When I was six, my family relocated to a farm in Bullarook, near Ballarat. The school only had 24 children. My father was a carpenter and worked our acreage and my mother was the post mistress, running the 24-hour phone exchange and post office at home. I learnt to drive a tractor 10 years before I got my driver’s licence, and spent many hours harrowing paddocks, milking cows and feeding livestock. My family always played music. My sisters took lessons in violin and piano, and Lynton learnt the guitar. When I was about 11, dad, Lynton and I started playing at dances around Ballarat. I played a lap steel guitar, my brother on electric guitar and dad on the button accordion. I took classical vocal lessons from 14, and at 16 I started singing at Young Farmers balls. I had several lead soprano spots in the Ballarat Gilbert and Sullivan Society, performed at Her Majesty’s Theatre in Ballarat and in South Street Eisteddfods. We recorded a compilation of my dad’s music, featuring me, Lynton, brother-in-law Wallace Williams and my husband, Glen Bowker, for this year’s Illawarra Folk Festival.
It wasn’t until I was 18, when I moved from Ballarat to Perth, that I started to look for a career as a musician. I was working full time in a bank. I walked down to the local hotel in Shenton Park and asked if I could get a singing job there – I sang and played acoustic guitar every Thursday night for three years. Eventually I was performing five or six nights a week. It was a big decision to go into the music industry but it gave me a proper career path. That was in 1976. In 1980, I moved to Woollahra, Sydney. The ’70s and ’80s were the heyday for the music industry. Work was plentiful and the pay reasonable. In 1983 I joined a club band, The Debonairs. Then I was in Pinchgut and later Eureka.

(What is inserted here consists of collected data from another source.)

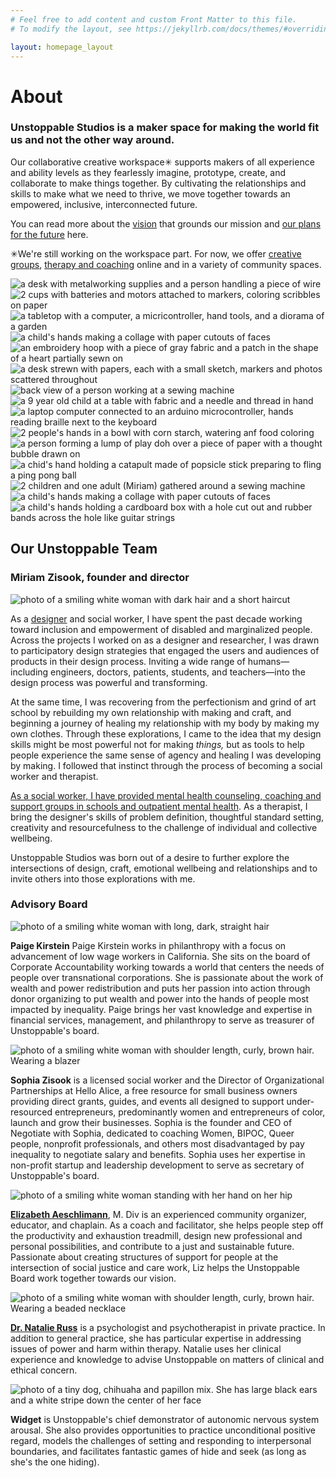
 ```yaml
---
# Feel free to add content and custom Front Matter to this file.
# To modify the layout, see https://jekyllrb.com/docs/themes/#overriding-theme-defaults

layout: homepage_layout
---
```

# About 
### Unstoppable Studios is a maker space for making the world fit us and not the other way around.

Our collaborative creative workspace✳︎ supports makers of all experience and ability levels as they fearlessly imagine, prototype, create, and collaborate to make things together. By cultivating the relationships and skills to make what we need to thrive, we move together towards an empowered, inclusive, interconnected future.

You can read more about the [vision](vision.html) that grounds our mission and [our plans for the future](future.html) here.

✳︎We're still working on the workspace part. For now, we offer [creative groups](), [therapy and coaching]() online and in a variety of community spaces. 


<div id="slideshow">

  <img class="mySlides" src="images/slideshow/1.jpg" alt="a desk with metalworking supplies and a person handling a piece of wire">
  <img class="mySlides" src="images/slideshow/2.jpg" alt = "2 cups with batteries and motors attached to markers, coloring scribbles on paper">
  <img class="mySlides" src="images/slideshow/3.jpg" alt = "a tabletop with a computer, a micricontroller, hand tools, and a diorama of a garden">
  <img class="mySlides" src="images/slideshow/4.jpg" alt = "a child's hands making a collage with paper cutouts of faces">
  <img class="mySlides" src="images/slideshow/5.jpg" alt = "an embroidery hoop with a piece of gray fabric and a patch in the shape of a heart partially sewn on">
  <img class="mySlides" src="images/slideshow/7.jpg" alt = "a desk strewn with papers, each with a small sketch, markers and photos scattered throughout">
  <img class="mySlides" src="images/slideshow/8.jpg" alt = "back view of a person working at a sewing machine">
  <img class="mySlides" src="images/slideshow/10.jpg" alt = "a 9 year old child at a table with fabric and a needle and thread in hand">
  <img class="mySlides" src="images/slideshow/11.jpg" alt = "a laptop computer connected to an arduino microcontroller, hands reading braille next to the keyboard">
  <img class="mySlides" src="images/slideshow/12.jpg" alt = "2 people's hands in a bowl with corn starch, watering anf food coloring">
  <img class="mySlides" src="images/slideshow/13.jpg" alt = "a person forming a lump of play doh over a piece of paper with a thought bubble drawn on">
  <img class="mySlides" src="images/slideshow/15.jpg" alt = "a chid's hand holding a catapult made of popsicle stick preparing to fling a ping pong ball">
  <img class="mySlides" src="images/slideshow/16.jpg" alt= "2 children and one adult (Miriam) gathered around a sewing machine">
  <img class="mySlides" src="images/slideshow/18.jpg" alt = "a child's hands making a collage with paper cutouts of faces">
  <img class="mySlides" src="images/slideshow/19.jpg" alt= "a child's hands holding a cardboard box with a hole cut out and rubber bands across the hole like guitar strings">


  
</div>

<script>
var myIndex = 0;


var element = document.getElementById("main-container")
var width = element.offsetWidth * .75; 

document.getElementById("slideshow").style.width = width + "px";
document.getElementById("slideshow").style.height = width + "px";
carousel();

function carousel() {
  var i;
  var x = document.getElementsByClassName("mySlides");
  for (i = 0; i < x.length; i++) {
    x[i].style.display = "none";  
  }
  myIndex++;
  if (myIndex > x.length) {myIndex = 1}    
  x[myIndex-1].style.display = "block";  
  setTimeout(carousel, 4000); // Change image every 2 seconds
}
</script>



## Our Unstoppable Team

### Miriam Zisook, founder and director

<img class="headshot" src="images/headshot-miriam.jpeg" alt="photo of a smiling white woman with dark hair and a short haircut" title="Miriam Zisook"/>

As a [designer](http://miriamzisook.com/projects) and social worker, I have spent the past decade working toward inclusion and empowerment of disabled and marginalized people. Across the projects I worked on as a designer and researcher, I was drawn to participatory design strategies that engaged the users and audiences of products in their design process. Inviting a wide range of humans&#8212;including engineers, doctors, patients, students, and teachers&#8212;into the design process was powerful and transforming. 

At the same time, I was recovering from the perfectionism and grind of art school by rebuilding my own relationship with making and craft, and beginning a journey of healing my relationship with my body by making my own clothes. Through these explorations, I came to the idea that my design skills might be most powerful not for making *things,* but as tools to help people experience the same sense of agency and healing I was developing by making. I followed that instinct through the process of becoming a social worker and therapist. 

[As a social worker, I have provided mental health counseling, coaching and support groups in schools and outpatient mental health](http://www.miriamzisook.com/resume/). As a therapist, I bring the designer&#39;s skills of problem definition, thoughtful standard setting, creativity and resourcefulness to the challenge of individual and collective wellbeing.

Unstoppable Studios was born out of a desire to further explore the intersections of design, craft, emotional wellbeing and relationships and to invite others into those explorations with me. 

### Advisory Board

<img class="headshot" src="images/headshot-paige.jpeg" alt="photo of a smiling white woman with long, dark, straight hair" title="Paige Kirstein"/>

**Paige Kirstein** Paige Kirstein works in philanthropy with a focus on advancement of low wage workers in California. She sits on the board of Corporate Accountability working towards a world that centers the needs of people over transnational corporations. She is passionate about the work of wealth and power redistribution and puts her passion into action through donor organizing to put wealth and power into the hands of people most impacted by inequality. Paige brings her vast knowledge and expertise in financial services, management, and philanthropy to serve as treasurer of Unstoppable's board. 

<img class="headshot" src="images/headshot-sophie.jpeg" alt="photo of a smiling white woman with shoulder length, curly, brown hair. Wearing a blazer" title="Sophia Zisook"/>

**Sophia Zisook** is a licensed social worker and the Director of Organizational Partnerships at Hello Alice, a free resource for small business owners providing direct grants, guides, and events all designed to support under-resourced entrepreneurs, predominantly women and entrepreneurs of color, launch and grow their businesses. Sophia is the founder and CEO of Negotiate with Sophia, dedicated to coaching Women, BIPOC, Queer people, nonprofit professionals, and others most disadvantaged by pay inequality to negotiate salary and benefits. Sophia uses her expertise in non-profit startup and leadership development to serve as secretary of Unstoppable&#39;s board. 

<img class="headshot" src="images/headshot-liz.jpeg" alt="photo of a smiling white woman standing with her hand on her hip" title="Elizabeth Aeschlimann"/>

**[Elizabeth Aeschlimann](https://www.lizaeschlimann.com/welcome)**, M. Div is an experienced community organizer, educator, and chaplain. As a coach and facilitator, she helps people step off the productivity and exhaustion treadmill, design new professional and personal possibilities, and contribute to a just and sustainable future. Passionate about creating structures of support for people at the intersection of social justice and care work, Liz helps the Unstoppable Board work together towards our vision. 

<img class="headshot" src="images/headshot-natalie.jpeg" alt="photo of a smiling white woman with shoulder length, curly, brown hair. Wearing a beaded necklace" title="Natalie Russ"/>

**[Dr. Natalie Russ](https://www.natalierusspsyd.com/)** is a psychologist and psychotherapist in private practice. In addition to general practice, she has particular expertise in addressing issues of power and harm within therapy. Natalie uses her clinical experience and knowledge to advise Unstoppable on matters of clinical and ethical concern.

<img class="headshot" src="images/widget.jpeg" alt="photo of a tiny dog, chihuaha and papillon mix. She has large black ears and a white stripe down the center of her face" title="Widget"/>

**Widget** is Unstoppable&#39;s chief demonstrator of autonomic nervous system arousal. She also provides opportunities to practice unconditional positive regard, models the challenges of setting and responding to interpersonal boundaries, and facilitates fantastic games of hide and seek (as long as she&#39;s the one hiding).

I did a gig at the Scarborough Hotel in 1991. In 1992 I moved here. I was a member of the Northern Suburbs Music Association, which recorded three albums. I still do two or three gigs a month – Glen and I have a duo, Plush Toys. When I started as a solo singer I only had about 30 songs in my repertoire but now I have about 1200. I sang all over Australia and in Bali. One of my bands supported American icons Peter, Paul and Mary.

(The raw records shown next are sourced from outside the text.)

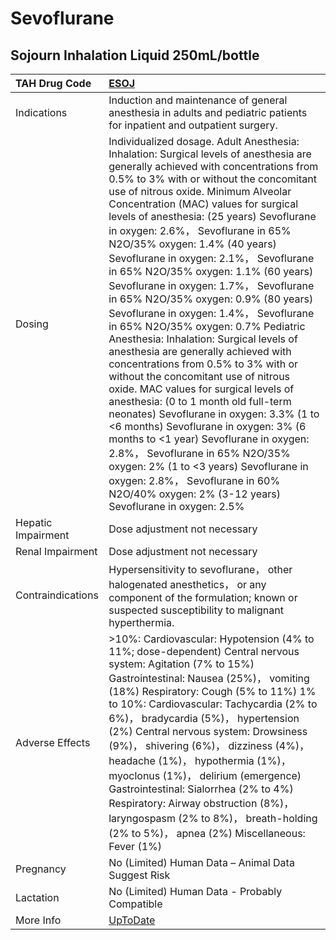# Sevoflurane

## Sojourn Inhalation Liquid 250mL/bottle

| TAH Drug Code      | [ESOJ](https://www.tahsda.org.tw/drugs/hissearch.php?drug_code=ESOJ)                                                                                                                                                                                                                                                                                                                                                                                                                                                                                                                                                                                                                                                                                                                                                                                                                                                                                                                                                                                                                                                                                                                      |
|:-------------------|:------------------------------------------------------------------------------------------------------------------------------------------------------------------------------------------------------------------------------------------------------------------------------------------------------------------------------------------------------------------------------------------------------------------------------------------------------------------------------------------------------------------------------------------------------------------------------------------------------------------------------------------------------------------------------------------------------------------------------------------------------------------------------------------------------------------------------------------------------------------------------------------------------------------------------------------------------------------------------------------------------------------------------------------------------------------------------------------------------------------------------------------------------------------------------------------|
| Indications        | Induction and maintenance of general anesthesia in adults and pediatric patients for inpatient and outpatient surgery.                                                                                                                                                                                                                                                                                                                                                                                                                                                                                                                                                                                                                                                                                                                                                                                                                                                                                                                                                                                                                                                                    |
| Dosing             | Individualized dosage. Adult Anesthesia: Inhalation: Surgical levels of anesthesia are generally achieved with concentrations from 0.5% to 3% with or without the concomitant use of nitrous oxide. Minimum Alveolar Concentration (MAC) values for surgical levels of anesthesia: (25 years) Sevoflurane in oxygen: 2.6%， Sevoflurane in 65% N2O/35% oxygen: 1.4% (40 years) Sevoflurane in oxygen: 2.1%， Sevoflurane in 65% N2O/35% oxygen: 1.1% (60 years) Sevoflurane in oxygen: 1.7%， Sevoflurane in 65% N2O/35% oxygen: 0.9% (80 years) Sevoflurane in oxygen: 1.4%， Sevoflurane in 65% N2O/35% oxygen: 0.7% Pediatric Anesthesia: Inhalation: Surgical levels of anesthesia are generally achieved with concentrations from 0.5% to 3% with or without the concomitant use of nitrous oxide. MAC values for surgical levels of anesthesia: (0 to 1 month old full-term neonates) Sevoflurane in oxygen: 3.3% (1 to <6 months) Sevoflurane in oxygen: 3% (6 months to <1 year) Sevoflurane in oxygen: 2.8%， Sevoflurane in 65% N2O/35% oxygen: 2% (1 to <3 years) Sevoflurane in oxygen: 2.8%， Sevoflurane in 60% N2O/40% oxygen: 2% (3-12 years) Sevoflurane in oxygen: 2.5% |
| Hepatic Impairment | Dose adjustment not necessary                                                                                                                                                                                                                                                                                                                                                                                                                                                                                                                                                                                                                                                                                                                                                                                                                                                                                                                                                                                                                                                                                                                                                             |
| Renal Impairment   | Dose adjustment not necessary                                                                                                                                                                                                                                                                                                                                                                                                                                                                                                                                                                                                                                                                                                                                                                                                                                                                                                                                                                                                                                                                                                                                                             |
| Contraindications  | Hypersensitivity to sevoflurane， other halogenated anesthetics， or any component of the formulation; known or suspected susceptibility to malignant hyperthermia.                                                                                                                                                                                                                                                                                                                                                                                                                                                                                                                                                                                                                                                                                                                                                                                                                                                                                                                                                                                                                       |
| Adverse Effects    | >10%: Cardiovascular: Hypotension (4% to 11%; dose-dependent) Central nervous system: Agitation (7% to 15%) Gastrointestinal: Nausea (25%)， vomiting (18%) Respiratory: Cough (5% to 11%) 1% to 10%: Cardiovascular: Tachycardia (2% to 6%)， bradycardia (5%)， hypertension (2%) Central nervous system: Drowsiness (9%)， shivering (6%)， dizziness (4%)， headache (1%)， hypothermia (1%)， myoclonus (1%)， delirium (emergence) Gastrointestinal: Sialorrhea (2% to 4%) Respiratory: Airway obstruction (8%)， laryngospasm (2% to 8%)， breath-holding (2% to 5%)， apnea (2%) Miscellaneous: Fever (1%)                                                                                                                                                                                                                                                                                                                                                                                                                                                                                                                                                                        |
| Pregnancy          | No (Limited) Human Data – Animal Data Suggest Risk                                                                                                                                                                                                                                                                                                                                                                                                                                                                                                                                                                                                                                                                                                                                                                                                                                                                                                                                                                                                                                                                                                                                        |
| Lactation          | No (Limited) Human Data - Probably Compatible                                                                                                                                                                                                                                                                                                                                                                                                                                                                                                                                                                                                                                                                                                                                                                                                                                                                                                                                                                                                                                                                                                                                             |
| More Info          | [UpToDate](https://www.uptodate.com/contents/sevoflurane-drug-information)                                                                                                                                                                                                                                                                                                                                                                                                                                                                                                                                                                                                                                                                                                                                                                                                                                                                                                                                                                                                                                                                                                                |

In my mid-40s, I decided to ‘reinvent’ myself. I went to TAFE, got a Diploma of Human Resources, then a Workplace Trainer certificate and became a trainer in music industry skills in Coniston. I was the Illawarra co-ordinator for Musicoz. About 10 years ago I set up event management business, Kiss Events. We set up the monthly Bulli Markets at Bulli Showground. It was highly successful for several years, but with the global financial downturn, we eventually closed down. One of the fun events I organised was The Born to be Mild Scooter and Postie Bike Charity Ride.
In 2011 I became the centre manager at Wollongong Town Hall. It a was big job because the town hall had been closed for several years for renovations. I had to get my head around dealing with alarm systems, aircon, contractors, big organisations like the Australian Chamber Orchestra. The first event was the Sydney Symphony Orchestra – that was spectacular, a full house. We have hosted expos, symphony concerts, choral events and rock shows. The three-year contract to run the Town Hall concludes in May. In June I will run a ’60s music festival at Corrimal Hotel. I will continue to sing, run my regular trivia night at Appin Hotel and other events.